The State of South Dakota’s Statewide Internal Control Framework was a 2020 GFOA Awards for Excellence Winner in the Exceptionally Well Implemented GFOA Best Practice category. GFOA’s Awards for Excellence in Government Finance recognize innovative programs and contributions to the practice of government finance that exemplify outstanding financial management. The awards stress practical, documented work that offers leadership to the profession and promotes improved public finance.
South Dakota Creates an Internal Control Framework
The State of South Dakota’s Statewide Internal Control Framework allows the state and its agencies to implement an adaptive, effective internal control system. The framework’s standards provide guidance for establishing, maintaining, assessing, and reporting effective internal controls across the state government. The purpose of this project is to provide a greater level of assurance to state leadership that the state is accomplishing its operational, reporting, and compliance outcomes.
The idea for the framework came about because of an instance of fraud committed by vendors that received funding from the state. As Mark Quasney, former statewide internal control officer and current state economist, explained that the investigations into the incident made state officials realize agencies weren’t following guidance consistently, and a standardized form of internal control across state government was needed to avoid running from issue to issue. Instead, the framework would give agencies the tools they needed to be able to identify issues before problems occurred and to put measures in place to mitigate those risks.”
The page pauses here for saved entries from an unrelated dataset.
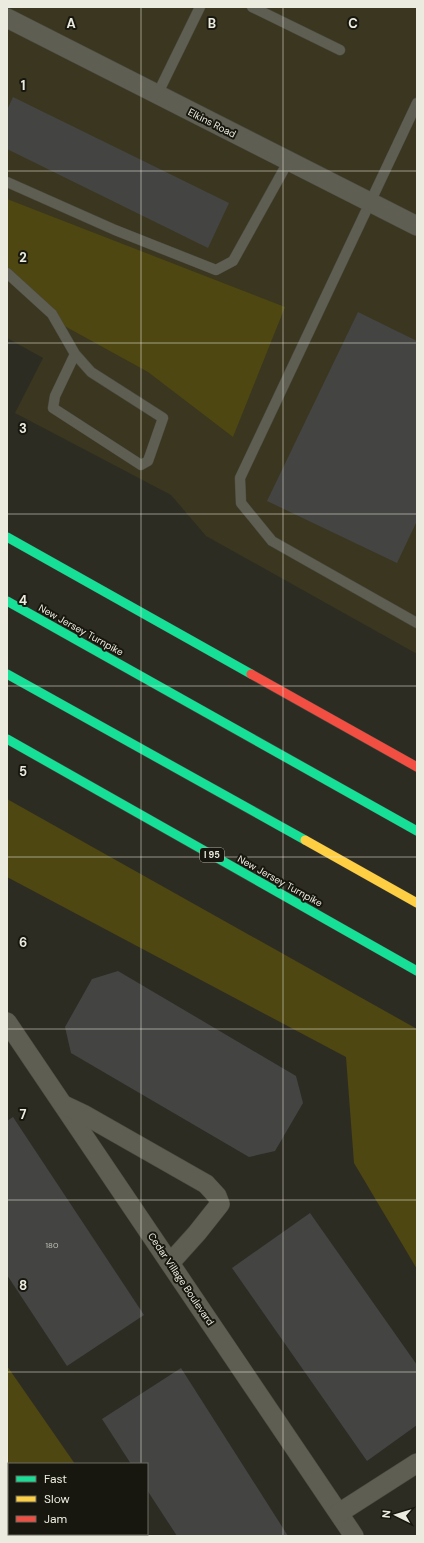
<svg xmlns="http://www.w3.org/2000/svg" width="424" height="1543" font-family="'DM Sans',sans-serif">
	<rect width="100%" height="100%" fill="#2d2c22"/>
	<path fill="#3a361f" d="M7,7H417V654L206,536L171,495L15,413L43,358L7,338Z"/>
	<g fill="#4e4712">
		<path d="M7,199L285,307L233,437L148,372L50,318L7,266Z"/>
		<path d="M7,799L417,1029V1269L354,1163L346,1057L7,877Z"/>
		<path d="M7,1366L75,1464H9V1534H123L124,1536H7Z"/>
	</g>
	<g fill="#444443">
		<path d="M13,97L229,203L208,248L7,149V110Z"/>
		<path d="M358,312L417,341V521L397,563L267,501Z"/>
		<path d="M118,971L296,1076L303,1103L275,1151L249,1157L71,1053L65,1027L92,979Z"/>
		<path d="M13,1117L144,1315L67,1366L7,1275V1121Z"/>
		<path d="M310,1213L417,1365V1425L367,1461L232,1268Z"/>
		<path d="M181,1368L288,1536H177L147,1490V1464H131L102,1419Z"/>
	</g>
	<g fill="none" stroke-linecap="round" stroke-linejoin="round">
		<g stroke="#4b4a41" stroke-width="11">
			<g id="lane">
				<path d="M252,7L340,50"/>
				<path d="M157,95L200,7"/>
				<path d="M417,103L240,478L241,503L272,541L417,623"/>
				<path d="M7,182L115,230L216,270L233,261L288,162"/>
				<path d="M7,273L52,314L75,354L55,396L53,408L141,465L148,461L163,418L91,372L75,354"/>
			</g>
		</g>
		<g stroke="#4b4a41" stroke-width="20">
			<g id="street">
				<path d="M7,18L417,226"/>
				<path d="M7,1022L354,1536"/>
				<path d="M64,1105L83,1114L206,1184L217,1196L220,1204L197,1233L170,1263"/>
				<path d="M339,1513L417,1463"/>
			</g>
		</g>
		<g stroke="#4b4a41" stroke-width="10">
			<g id="fast">
				<path d="M7,537L251,674"/>
				<path d="M7,601L417,831"/>
				<path d="M7,674L305,840"/>
				<path d="M7,739L417,971"/>
			</g>
		</g>
		<g stroke="#4b4a41" stroke-width="10">
			<path id="slow" d="M305,840L417,903"/>
		</g>
		<g stroke="#4b4a41" stroke-width="10">
			<path id="jam" d="M251,674L417,767"/>
		</g>
		<use href="#lane" stroke="#5f5e52" stroke-width="10"/>
		<use href="#street" stroke="#5f5e52" stroke-width="19"/>
		<use href="#fast" stroke="#16e098" stroke-width="9"/>
		<use href="#slow" stroke="#ffcf43" stroke-width="9"/>
		<use href="#jam" stroke="#f24e42" stroke-width="9"/>
	</g>
	<path fill="none" stroke="#ecebdf" stroke-width="1" stroke-opacity="0.55" d="M141,7V1464M283,7V1536M7,171H417M7,343H417M7,514H417M7,686H417M7,857H417M7,1029H417M7,1200H417M7,1372H417M141,1534V1536"/>
	<g text-anchor="middle" dominant-baseline="central" stroke-width="4" stroke-linejoin="round" paint-order="stroke">
		<g font-size="8" fill="#c2c1b8">
			<text x="52" y="1245">180</text>
		</g>
		<rect fill="#18170f" stroke="#acaba1" stroke-width="1" x="200" y="848" width="24" height="14" rx="3"/>
		<g font-size="9" font-weight="bold" fill="#ecebdf">
			<text x="212" y="855">I 95</text>
		</g>
		<g font-size="10" fill="#ecebdf" stroke="#18170f">
			<text transform="translate(212 123) rotate(27)">Elkins Road</text>
			<text transform="translate(81 630) rotate(29)">New Jersey Turnpike</text>
			<text transform="translate(280 881) rotate(29)">New Jersey Turnpike</text>
			<text transform="translate(181 1279) rotate(56)">Cedar Village Boulevard</text>
		</g>
	</g>
	<g font-size="13" text-anchor="middle" font-weight="bold" fill="#ecebdf" stroke="#18170f" stroke-width="4" stroke-linejoin="round" paint-order="stroke">
		<text x="71" y="28">A</text>
		<text x="212" y="28">B</text>
		<text x="353" y="28">C</text>
		<text x="23" y="90">1</text>
		<text x="23" y="262">2</text>
		<text x="23" y="433">3</text>
		<text x="23" y="605">4</text>
		<text x="23" y="776">5</text>
		<text x="23" y="947">6</text>
		<text x="23" y="1119">7</text>
		<text x="23" y="1290">8</text>
	</g>
	<rect width="424" height="1543" fill="none" stroke="#ecebdf" stroke-width="16"/>
	<rect x="8" y="1463" width="140" height="72" fill="#18170f" stroke="#6d6c62"/>
	<rect x="16" y="1476" width="20" height="6" fill="#16e098" stroke="#6d6c62"/>
	<text x="44" y="1483" font-size="12" fill="#ecebdf">Fast</text>
	<rect x="16" y="1496" width="20" height="6" fill="#ffcf43" stroke="#6d6c62"/>
	<text x="44" y="1503" font-size="12" fill="#ecebdf">Slow</text>
	<rect x="16" y="1516" width="20" height="6" fill="#f24e42" stroke="#6d6c62"/>
	<text x="44" y="1523" font-size="12" fill="#ecebdf">Jam</text>
	<g transform="translate(396 1515) rotate(275)" stroke="#18170f" stroke-width="3" paint-order="stroke">
	<path d="M0-3L7 15L0 10L-7 15Z" fill="#ecebdf"/>
	<text y="-6" font-size="11" font-weight="bold" text-anchor="middle" fill="#ecebdf">N</text>
	</g>
</svg>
The State of South Dakota was looking for a way to implement a system of internal control that went beyond what was already in place, Quasney explained. The state wanted to ensure that it was being proactive, not just reacting to instances of fraud as they occurred but actually preventing fraud from occurring.
Creating the Framework
The state worked with consultants to create the initial draft of the Statewide Internal Control Framework. To begin this process, a joint team worked with leaders and professionals across the state’s agencies. A multi-agency Internal Control Framework Steering Committee was created to gain more insight into the operation of each part of the state. The Statewide Internal Control Officer Framework then formally developed the framework in 2018, in collaboration with the Framework Steering Committee, and the framework was implemented over a 10- to 16-week period that included different levels of training. Agencies conduct their own risk identification, risk prioritization, control identification and documentation. Also, a State Board of Internal Control was created to build in accountability; agencies are required to report to the board twice a year about their internal controls.
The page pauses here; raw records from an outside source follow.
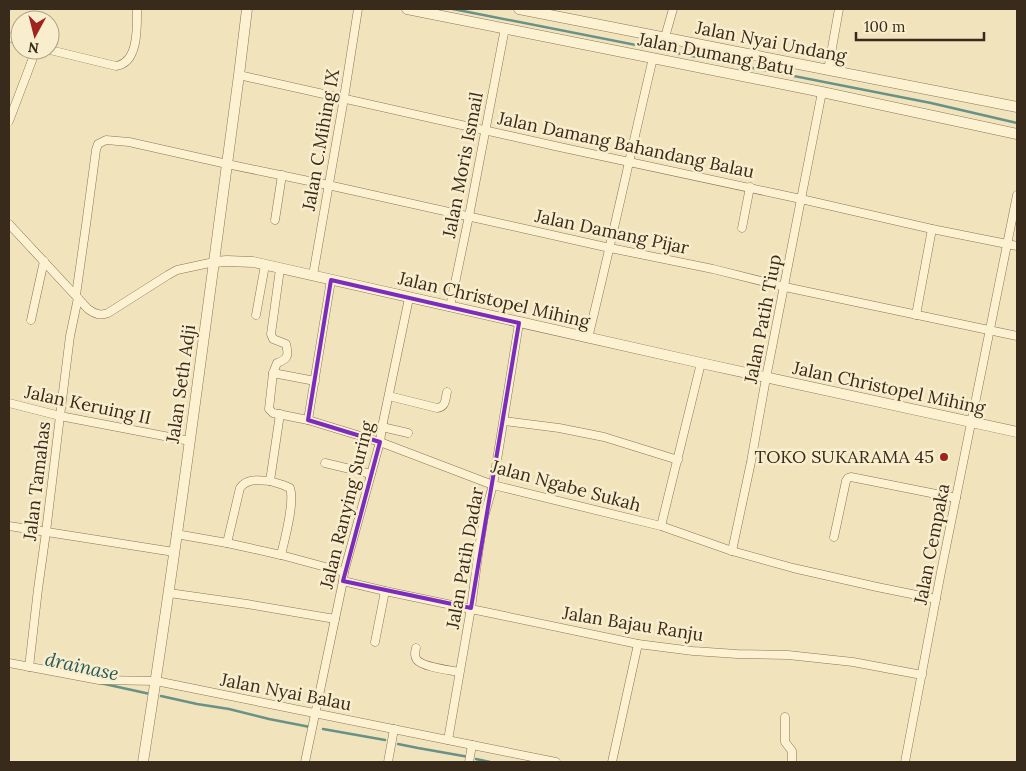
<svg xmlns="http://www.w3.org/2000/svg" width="1026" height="771" font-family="Lora,serif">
	<rect width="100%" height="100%" fill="#f1e4bd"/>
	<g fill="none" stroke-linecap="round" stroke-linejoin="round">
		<g stroke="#689188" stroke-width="2.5">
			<polyline points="453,9 931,103 1017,123"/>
			<polyline points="100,683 150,694"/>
			<polyline points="161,696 197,704 229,709 269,719 310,727"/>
			<polyline points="323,729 385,740"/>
			<polyline points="398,744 418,748 469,757"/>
			<polyline points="476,759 490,762"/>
		</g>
		<defs>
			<g id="minor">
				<polyline points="9,37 20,41"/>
				<polyline points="665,37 673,9"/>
				<path d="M 50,50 L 116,66 C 139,63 137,26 137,9"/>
				<polyline points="828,70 839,9"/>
				<polyline points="239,75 555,146 801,199 932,229 1017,246"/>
				<polyline points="9,121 36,50"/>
				<polyline points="275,220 282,175"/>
				<path d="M 9,224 L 88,309 C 95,314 100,316 108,313 L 168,275 L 177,270 L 214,262"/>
				<polyline points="742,228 750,187"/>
				<polyline points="313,275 344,98 358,9"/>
				<polyline points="76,295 86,225 96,150 98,144 106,140 129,142 227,164 328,185 610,248 713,269 785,287 1017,336"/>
				<polyline points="450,307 469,216 505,28"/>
				<polyline points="256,315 265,265"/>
				<polyline points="916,315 932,229"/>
				<polyline points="31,320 44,261"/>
				<path d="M 588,338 C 611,245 631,151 653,58"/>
				<path d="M 273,373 L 277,363 C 288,359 289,356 286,344 L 273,339 L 271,334 L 280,269"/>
				<polyline points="315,381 273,373 269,409 273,413 308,420 380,442 493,485 661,526 732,551 793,568 877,587 936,599"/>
				<path d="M 389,396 L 437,408 C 446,407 445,400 447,392"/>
				<polyline points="9,403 60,416 190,441"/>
				<polyline points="308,420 331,280"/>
				<polyline points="504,421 559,428 604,437 678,460"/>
				<polyline points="382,427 408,433"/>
				<polyline points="325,463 371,474"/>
				<path d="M 270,481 L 283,485 L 290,488 C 295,502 285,538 281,555"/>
				<polyline points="9,526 174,552"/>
				<polyline points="661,526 701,363"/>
				<polyline points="176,534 227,543 281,555 344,572"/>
				<polyline points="834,537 846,481 848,478 851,477 956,498"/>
				<path d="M 227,543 L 240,488 C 247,478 259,480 270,481 L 280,414"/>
				<polyline points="732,551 751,462 766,378 822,92"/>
				<polyline points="343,581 385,591 638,644 693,651 737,654 788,655 853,662 922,675"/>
				<polyline points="169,593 247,604 335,619"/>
				<polyline points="375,642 385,591"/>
				<path d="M 416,648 C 415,652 414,656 417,660 C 423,667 449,670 459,672"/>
				<polyline points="9,663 99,680 156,681 556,762"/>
				<polyline points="29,667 38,589 46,532 60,416 70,336 78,298"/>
				<polyline points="785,717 785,742 792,751 792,762"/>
				<polyline points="448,740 471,608 479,548 484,517 493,485 519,323"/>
				<polyline points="305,762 343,581 344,572 380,442 382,427 409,298"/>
				<polyline points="388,762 394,729"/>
				<polyline points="469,762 472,745"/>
				<polyline points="612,762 638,644"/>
				<polyline points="905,762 941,572 1017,195"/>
			</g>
			<g id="tertiary">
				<polyline points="407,9 822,92 1017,134"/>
				<polyline points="519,9 1017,107"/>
				<polyline points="214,262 227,261 253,262 701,363 1017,432"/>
				<path d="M 143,762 C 179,534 208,304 239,75 L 247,9"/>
			</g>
		</defs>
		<use href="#minor" stroke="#8b7455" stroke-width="9"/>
		<use href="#tertiary" stroke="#8b7455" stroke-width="11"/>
		<use href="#minor" stroke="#fcf1d1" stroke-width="8"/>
		<use href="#tertiary" stroke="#fcf1d1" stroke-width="10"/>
	</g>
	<path fill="none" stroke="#7b2cbf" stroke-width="4" stroke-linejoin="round" d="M 331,280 L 519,323 L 471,608 L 343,581 L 380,442 L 308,420 Z"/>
	<circle fill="#9f241f" stroke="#f8eecd" stroke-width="2" cx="944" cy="457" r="5"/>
	<g text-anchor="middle" stroke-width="5" stroke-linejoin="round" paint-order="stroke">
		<g font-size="18" fill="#392b1b" stroke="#f8eecd">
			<text transform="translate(771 42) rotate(11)" y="6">Jalan Nyai Undang</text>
			<text transform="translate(716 54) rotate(11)" y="6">Jalan Dumang Batu</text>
			<text transform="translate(321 140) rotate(-80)" y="6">Jalan C.Mihing IX</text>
			<text transform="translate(626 145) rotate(12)" y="6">Jalan Damang Bahandang Balau</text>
			<text transform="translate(463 165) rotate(-79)" y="6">Jalan Moris Ismail</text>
			<text transform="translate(612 232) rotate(12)" y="6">Jalan Damang Pijar</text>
			<text transform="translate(494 300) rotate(13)" y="6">Jalan Christopel Mihing</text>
			<text transform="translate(763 319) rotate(-79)" y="6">Jalan Patih Tiup</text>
			<text transform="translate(181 384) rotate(-82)" y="6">Jalan Seth Adji</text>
			<text transform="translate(889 388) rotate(12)" y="6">Jalan Christopel Mihing</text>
			<text transform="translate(88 405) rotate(12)" y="6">Jalan Keruing II</text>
			<text transform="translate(37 481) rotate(-83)" y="6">Jalan Tamahas</text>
			<text transform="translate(566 486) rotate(15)" y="6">Jalan Ngabe Sukah</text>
			<text transform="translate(347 505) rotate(-76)" y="6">Jalan Ranying Suring</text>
			<text transform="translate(932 544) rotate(-79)" y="6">Jalan Cempaka</text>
			<text transform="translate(465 558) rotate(-80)" y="6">Jalan Patih Dadar</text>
			<text transform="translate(633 624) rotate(9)" y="6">Jalan Bajau Ranju</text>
			<text transform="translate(286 692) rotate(11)" y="6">Jalan Nyai Balau</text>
		</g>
		<g font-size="18" fill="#392b1b" stroke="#f8eecd" text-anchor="end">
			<text x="934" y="463">TOKO SUKARAMA 45</text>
		</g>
		<g font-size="19" font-style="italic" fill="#285a59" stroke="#f8eecd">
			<text transform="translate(82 666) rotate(12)" y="7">drainase</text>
		</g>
	</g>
	<rect width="1026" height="771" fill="none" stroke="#392b1b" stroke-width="20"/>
	<g transform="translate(35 35) rotate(187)"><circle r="24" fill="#f8eecd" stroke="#aca086"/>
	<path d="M0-4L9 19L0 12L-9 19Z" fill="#9f241f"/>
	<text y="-8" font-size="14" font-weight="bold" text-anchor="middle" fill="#392b1b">N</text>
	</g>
	<path d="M856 32v8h128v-8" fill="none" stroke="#392b1b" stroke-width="2.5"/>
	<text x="864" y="32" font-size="15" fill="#392b1b" stroke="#f8eecd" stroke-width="4" paint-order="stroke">100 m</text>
</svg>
The framework is closely aligned with the Committee of Sponsoring Organizations of the Treadway Commission (COSO) principles. COSO language is usually used by the private sector, but South Dakota adapted it for state government. As Quasney explained, “We understood that the public and private sectors don’t align perfectly and that there are some nuances in how governance occurs between government and private sector. We knew we couldn’t just take COSO and say, ‘OK, now the state is using COSO.’” South Dakota worked with its consultants to create something that was COSO-based but catered to a governmental setting.
Taking inspiration from COSO, the framework is made up of 8 elements: Program Management; Roles and Responsibilities; Tools and Technology Enablement; Continuous Improvement; Information, Communication, and Reporting; Monitoring and Testing; Control Identification; and Strategy and Governance. The elements are laid out in a wheel structure to build in continuous improvement as part of the process. The idea is that once an agency goes through the framework and all 8 elements, the agency “starts back over, constantly getting better, constantly improving the framework, constantly improving the state of internal control in state government,” Quasney said.
Getting Continuous Improvement Underway
The framework was designed to help agencies get that system of continuous improvement underway, after which each agency would be the owner of their own framework. Allysen Kerr, the current statewide internal control officer, explained that the guidance has to be put into operation at the agency level, not centrally by the state government. Quasney agreed, noting that the key is for agencies to own their respective frameworks. The framework is meant to be a tool to help agency leadership manage their agencies and to cover all categories of risk, not just to focus narrowly on something such as fraud, he explained.
As of May 2019, the Statewide Internal Control Framework had been implemented in two agencies, the Bureau of Finance and Management, and the Department of Revenue. The two agencies identified a total of 165 controls and 514 risks, and 100 percent of self-assessments were completed on time. Kerr and the state are now focused on contracting with a technology company to bring everything online and working with more agencies. They are working with one agency per quarter, implementing and set up the framework. “We sit down with one agency at a time and help identify risks, and see if they have any controls implemented for those risks,” Kerr said.
Challenges and Lessons Learned
Quasney and Kerr point out a number of challenges encountered in creating and implementing the framework. The main challenge, as mentioned above, was adapting the COSO framework to a public setting like the State of South Dakota. Quasney noted that the initial challenge was that other states haven’t addressed control by adapting something normally used in the private sector for government. “Balancing a very strong system of internal control and also understanding that agencies have their independence was a critical part of this challenge,” he explained. The state created the steering committee, held question and answer sessions, developed the framework, bounced ideas off the steering committee to find what would work and what would need some revision.
Other challenges included creating buy-in for the framework among state agencies and finding software partners that understood what the government would need.
GFOA Best Practices
The state followed GFOA’s Internal Control Framework best practice in creating its Statewide Internal Control Framework.